Please output the lines of the records as a numbered list, starting at the first line and ending at the line that contains "Over **1,000+ students**", with blank lines left out.
++++++++
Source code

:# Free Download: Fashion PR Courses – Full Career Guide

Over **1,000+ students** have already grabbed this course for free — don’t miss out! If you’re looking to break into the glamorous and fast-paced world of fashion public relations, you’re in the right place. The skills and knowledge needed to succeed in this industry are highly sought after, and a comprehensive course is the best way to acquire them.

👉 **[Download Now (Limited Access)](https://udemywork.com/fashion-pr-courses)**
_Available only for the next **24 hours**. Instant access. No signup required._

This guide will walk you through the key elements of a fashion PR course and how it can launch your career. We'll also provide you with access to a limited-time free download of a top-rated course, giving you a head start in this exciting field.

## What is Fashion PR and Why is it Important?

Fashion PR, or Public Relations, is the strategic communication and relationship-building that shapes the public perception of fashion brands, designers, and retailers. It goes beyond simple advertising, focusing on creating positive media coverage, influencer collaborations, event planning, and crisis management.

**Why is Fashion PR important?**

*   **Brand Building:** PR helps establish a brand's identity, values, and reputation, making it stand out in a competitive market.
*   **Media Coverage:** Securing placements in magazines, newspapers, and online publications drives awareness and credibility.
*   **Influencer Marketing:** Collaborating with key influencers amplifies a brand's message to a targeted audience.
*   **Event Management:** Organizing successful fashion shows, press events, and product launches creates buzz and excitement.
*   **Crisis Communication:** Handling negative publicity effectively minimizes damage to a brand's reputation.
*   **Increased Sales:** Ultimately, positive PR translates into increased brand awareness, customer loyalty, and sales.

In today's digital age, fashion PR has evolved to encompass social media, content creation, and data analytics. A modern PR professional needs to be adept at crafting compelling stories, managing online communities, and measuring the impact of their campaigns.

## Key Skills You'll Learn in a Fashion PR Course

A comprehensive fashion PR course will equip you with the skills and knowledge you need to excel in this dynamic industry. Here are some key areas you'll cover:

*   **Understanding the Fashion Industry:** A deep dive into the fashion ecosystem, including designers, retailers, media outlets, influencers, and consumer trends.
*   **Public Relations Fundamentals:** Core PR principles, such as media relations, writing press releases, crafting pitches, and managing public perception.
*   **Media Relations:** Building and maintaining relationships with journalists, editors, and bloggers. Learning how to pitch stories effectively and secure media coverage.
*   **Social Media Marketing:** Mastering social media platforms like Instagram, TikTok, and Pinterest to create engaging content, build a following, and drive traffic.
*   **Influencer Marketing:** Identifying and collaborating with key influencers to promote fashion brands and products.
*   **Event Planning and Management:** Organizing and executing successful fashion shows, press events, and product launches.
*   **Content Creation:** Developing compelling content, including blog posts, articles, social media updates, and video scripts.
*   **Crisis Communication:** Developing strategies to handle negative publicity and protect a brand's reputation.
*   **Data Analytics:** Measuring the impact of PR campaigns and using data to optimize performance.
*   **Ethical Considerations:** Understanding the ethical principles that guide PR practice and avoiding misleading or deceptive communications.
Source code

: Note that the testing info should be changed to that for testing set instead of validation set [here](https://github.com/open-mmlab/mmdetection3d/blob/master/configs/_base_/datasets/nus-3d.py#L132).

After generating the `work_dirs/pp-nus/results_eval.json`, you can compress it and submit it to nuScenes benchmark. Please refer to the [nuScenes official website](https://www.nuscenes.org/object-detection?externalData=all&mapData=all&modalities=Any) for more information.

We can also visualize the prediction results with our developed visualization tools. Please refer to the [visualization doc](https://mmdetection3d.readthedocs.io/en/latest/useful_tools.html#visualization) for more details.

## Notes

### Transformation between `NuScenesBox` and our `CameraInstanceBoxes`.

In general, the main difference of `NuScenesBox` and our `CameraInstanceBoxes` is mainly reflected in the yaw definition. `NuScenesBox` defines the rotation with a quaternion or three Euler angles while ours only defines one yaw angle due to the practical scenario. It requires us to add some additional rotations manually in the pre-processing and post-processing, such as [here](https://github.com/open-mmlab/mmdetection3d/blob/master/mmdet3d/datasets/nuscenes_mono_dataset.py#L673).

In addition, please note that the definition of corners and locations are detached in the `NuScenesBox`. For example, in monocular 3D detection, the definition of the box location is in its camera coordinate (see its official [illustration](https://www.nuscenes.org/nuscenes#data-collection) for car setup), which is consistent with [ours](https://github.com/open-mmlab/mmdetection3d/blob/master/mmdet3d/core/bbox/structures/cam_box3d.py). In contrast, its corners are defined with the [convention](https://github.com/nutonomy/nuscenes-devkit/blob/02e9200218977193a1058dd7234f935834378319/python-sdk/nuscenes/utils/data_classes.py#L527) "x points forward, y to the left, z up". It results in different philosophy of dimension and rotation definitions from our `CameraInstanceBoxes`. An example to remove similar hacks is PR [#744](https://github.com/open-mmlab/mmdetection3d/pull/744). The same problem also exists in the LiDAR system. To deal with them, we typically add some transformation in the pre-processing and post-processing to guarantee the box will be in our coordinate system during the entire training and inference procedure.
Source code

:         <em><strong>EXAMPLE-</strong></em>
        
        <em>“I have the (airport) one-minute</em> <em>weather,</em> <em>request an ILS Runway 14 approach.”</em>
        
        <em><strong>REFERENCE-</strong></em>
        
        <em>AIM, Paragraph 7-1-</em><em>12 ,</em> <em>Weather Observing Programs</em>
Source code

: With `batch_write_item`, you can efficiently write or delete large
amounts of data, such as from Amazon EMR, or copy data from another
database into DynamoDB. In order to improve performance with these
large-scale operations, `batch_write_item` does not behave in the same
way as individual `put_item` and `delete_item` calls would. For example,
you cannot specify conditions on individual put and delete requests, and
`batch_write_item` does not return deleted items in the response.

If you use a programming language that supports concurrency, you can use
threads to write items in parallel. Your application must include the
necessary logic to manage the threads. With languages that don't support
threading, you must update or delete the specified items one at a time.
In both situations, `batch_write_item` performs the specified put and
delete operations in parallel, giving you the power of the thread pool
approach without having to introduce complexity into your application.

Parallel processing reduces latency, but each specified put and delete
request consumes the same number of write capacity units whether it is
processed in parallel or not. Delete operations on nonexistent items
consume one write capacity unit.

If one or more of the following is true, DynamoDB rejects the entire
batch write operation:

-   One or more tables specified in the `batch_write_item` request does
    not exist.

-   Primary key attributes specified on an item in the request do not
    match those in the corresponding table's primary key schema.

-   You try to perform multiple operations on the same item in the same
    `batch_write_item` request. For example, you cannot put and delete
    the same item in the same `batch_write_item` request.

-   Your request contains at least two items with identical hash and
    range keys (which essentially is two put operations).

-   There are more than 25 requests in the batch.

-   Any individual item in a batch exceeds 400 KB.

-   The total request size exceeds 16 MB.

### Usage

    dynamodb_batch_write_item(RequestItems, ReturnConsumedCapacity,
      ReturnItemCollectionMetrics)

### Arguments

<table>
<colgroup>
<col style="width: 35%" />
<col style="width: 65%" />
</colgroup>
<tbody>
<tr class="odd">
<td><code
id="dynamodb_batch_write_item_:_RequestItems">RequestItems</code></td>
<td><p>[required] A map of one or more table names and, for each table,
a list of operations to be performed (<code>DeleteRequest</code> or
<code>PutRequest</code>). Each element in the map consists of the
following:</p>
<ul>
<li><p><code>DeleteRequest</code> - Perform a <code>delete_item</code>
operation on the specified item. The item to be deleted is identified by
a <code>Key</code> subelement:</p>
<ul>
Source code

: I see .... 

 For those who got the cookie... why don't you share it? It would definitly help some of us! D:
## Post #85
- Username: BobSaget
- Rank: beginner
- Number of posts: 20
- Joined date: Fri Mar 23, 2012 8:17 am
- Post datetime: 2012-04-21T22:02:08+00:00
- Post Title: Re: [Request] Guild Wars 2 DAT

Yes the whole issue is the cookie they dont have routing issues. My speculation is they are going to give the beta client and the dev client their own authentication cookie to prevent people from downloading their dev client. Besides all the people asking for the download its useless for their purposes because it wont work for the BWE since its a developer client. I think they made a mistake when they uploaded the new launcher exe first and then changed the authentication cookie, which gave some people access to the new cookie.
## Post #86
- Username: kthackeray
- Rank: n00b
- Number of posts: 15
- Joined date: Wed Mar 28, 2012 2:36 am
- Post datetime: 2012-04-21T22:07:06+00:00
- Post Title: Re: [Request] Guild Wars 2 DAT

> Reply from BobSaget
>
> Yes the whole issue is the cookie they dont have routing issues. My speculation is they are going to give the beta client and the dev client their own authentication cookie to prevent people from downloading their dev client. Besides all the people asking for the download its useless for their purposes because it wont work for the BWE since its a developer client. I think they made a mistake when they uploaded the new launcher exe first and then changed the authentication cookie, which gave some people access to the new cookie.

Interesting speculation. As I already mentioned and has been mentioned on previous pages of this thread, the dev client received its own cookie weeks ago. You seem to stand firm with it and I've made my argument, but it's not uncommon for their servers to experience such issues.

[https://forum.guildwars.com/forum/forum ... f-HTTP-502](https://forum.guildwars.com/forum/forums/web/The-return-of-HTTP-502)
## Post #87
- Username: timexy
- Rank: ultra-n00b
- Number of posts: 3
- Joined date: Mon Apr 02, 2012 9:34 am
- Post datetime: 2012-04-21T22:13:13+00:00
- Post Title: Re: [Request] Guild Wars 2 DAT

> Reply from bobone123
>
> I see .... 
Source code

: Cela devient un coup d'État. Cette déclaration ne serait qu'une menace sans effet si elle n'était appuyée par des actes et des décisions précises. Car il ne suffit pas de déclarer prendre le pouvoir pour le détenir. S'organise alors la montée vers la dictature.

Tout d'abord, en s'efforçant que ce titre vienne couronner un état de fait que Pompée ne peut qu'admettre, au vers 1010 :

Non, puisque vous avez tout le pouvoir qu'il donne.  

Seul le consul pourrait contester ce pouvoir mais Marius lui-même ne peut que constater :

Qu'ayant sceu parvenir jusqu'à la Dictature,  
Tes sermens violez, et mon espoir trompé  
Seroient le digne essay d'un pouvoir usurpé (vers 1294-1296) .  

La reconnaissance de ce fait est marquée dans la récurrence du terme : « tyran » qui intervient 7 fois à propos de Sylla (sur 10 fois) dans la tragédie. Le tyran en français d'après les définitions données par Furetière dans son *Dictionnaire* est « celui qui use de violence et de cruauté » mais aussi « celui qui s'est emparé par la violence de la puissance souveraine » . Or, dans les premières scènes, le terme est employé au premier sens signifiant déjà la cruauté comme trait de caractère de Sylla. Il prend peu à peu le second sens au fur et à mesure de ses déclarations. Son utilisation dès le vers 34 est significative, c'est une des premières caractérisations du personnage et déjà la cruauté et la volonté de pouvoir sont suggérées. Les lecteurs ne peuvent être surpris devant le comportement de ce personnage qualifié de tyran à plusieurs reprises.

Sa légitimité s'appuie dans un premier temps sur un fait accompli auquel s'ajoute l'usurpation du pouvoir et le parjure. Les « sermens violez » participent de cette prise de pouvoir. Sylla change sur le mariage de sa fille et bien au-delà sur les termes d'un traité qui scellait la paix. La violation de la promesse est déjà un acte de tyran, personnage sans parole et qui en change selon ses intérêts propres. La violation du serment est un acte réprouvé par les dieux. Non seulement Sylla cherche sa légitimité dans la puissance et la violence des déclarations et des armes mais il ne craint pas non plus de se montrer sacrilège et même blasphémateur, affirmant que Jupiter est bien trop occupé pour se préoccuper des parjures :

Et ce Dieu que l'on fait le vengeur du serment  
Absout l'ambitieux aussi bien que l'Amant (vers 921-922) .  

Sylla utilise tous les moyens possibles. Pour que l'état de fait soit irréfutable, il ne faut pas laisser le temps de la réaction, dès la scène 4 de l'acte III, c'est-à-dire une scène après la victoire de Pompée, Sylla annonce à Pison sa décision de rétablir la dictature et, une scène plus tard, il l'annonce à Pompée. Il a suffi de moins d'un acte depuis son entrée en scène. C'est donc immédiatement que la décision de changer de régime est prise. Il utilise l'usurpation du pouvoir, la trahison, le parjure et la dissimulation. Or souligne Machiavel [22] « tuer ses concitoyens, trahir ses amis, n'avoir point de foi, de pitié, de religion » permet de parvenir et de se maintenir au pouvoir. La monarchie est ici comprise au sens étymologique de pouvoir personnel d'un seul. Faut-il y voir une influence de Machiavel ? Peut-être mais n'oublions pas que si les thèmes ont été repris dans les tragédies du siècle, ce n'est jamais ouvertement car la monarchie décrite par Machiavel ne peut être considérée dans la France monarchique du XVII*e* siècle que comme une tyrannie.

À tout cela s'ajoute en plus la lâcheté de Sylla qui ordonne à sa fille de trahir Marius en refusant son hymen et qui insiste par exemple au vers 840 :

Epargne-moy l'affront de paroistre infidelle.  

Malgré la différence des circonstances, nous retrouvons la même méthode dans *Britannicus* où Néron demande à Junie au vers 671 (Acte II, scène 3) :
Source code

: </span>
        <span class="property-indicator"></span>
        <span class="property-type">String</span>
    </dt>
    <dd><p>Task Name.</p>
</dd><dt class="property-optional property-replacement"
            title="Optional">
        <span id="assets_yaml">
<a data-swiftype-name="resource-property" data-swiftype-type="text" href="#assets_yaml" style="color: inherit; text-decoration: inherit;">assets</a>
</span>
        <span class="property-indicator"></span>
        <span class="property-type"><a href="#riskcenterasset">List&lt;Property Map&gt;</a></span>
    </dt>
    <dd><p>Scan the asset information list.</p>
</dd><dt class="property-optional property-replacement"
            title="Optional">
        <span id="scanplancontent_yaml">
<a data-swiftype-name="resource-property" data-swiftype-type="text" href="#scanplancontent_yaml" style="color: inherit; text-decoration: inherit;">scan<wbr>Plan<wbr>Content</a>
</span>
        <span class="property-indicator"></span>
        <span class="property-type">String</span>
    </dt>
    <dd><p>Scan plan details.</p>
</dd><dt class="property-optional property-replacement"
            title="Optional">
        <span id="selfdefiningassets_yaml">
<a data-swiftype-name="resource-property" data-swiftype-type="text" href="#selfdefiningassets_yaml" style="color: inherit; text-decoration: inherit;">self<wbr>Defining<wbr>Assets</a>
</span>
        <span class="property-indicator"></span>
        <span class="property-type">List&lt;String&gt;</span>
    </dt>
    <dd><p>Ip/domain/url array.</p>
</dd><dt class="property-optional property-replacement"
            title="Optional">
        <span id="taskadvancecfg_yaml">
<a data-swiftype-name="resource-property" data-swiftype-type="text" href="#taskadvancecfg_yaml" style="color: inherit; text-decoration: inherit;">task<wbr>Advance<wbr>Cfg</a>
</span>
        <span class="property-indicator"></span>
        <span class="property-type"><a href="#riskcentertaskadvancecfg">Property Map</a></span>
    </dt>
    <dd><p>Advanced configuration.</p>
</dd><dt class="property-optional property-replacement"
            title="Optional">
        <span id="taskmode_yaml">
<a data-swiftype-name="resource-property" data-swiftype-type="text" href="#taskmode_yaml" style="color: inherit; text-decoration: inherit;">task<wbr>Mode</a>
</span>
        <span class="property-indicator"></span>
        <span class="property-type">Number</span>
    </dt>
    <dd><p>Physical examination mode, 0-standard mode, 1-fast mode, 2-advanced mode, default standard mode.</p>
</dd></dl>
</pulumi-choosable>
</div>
++++++++
→ Answer:
1. Source code
2. :# Free Download: Fashion PR Courses – Full Career Guide
3. Over **1,000+ students** have already grabbed this course for free — don’t miss out! If you’re looking to break into the glamorous and fast-paced world of fashion public relations, you’re in the right place. The skills and knowledge needed to succeed in this industry are highly sought after, and a comprehensive course is the best way to acquire them.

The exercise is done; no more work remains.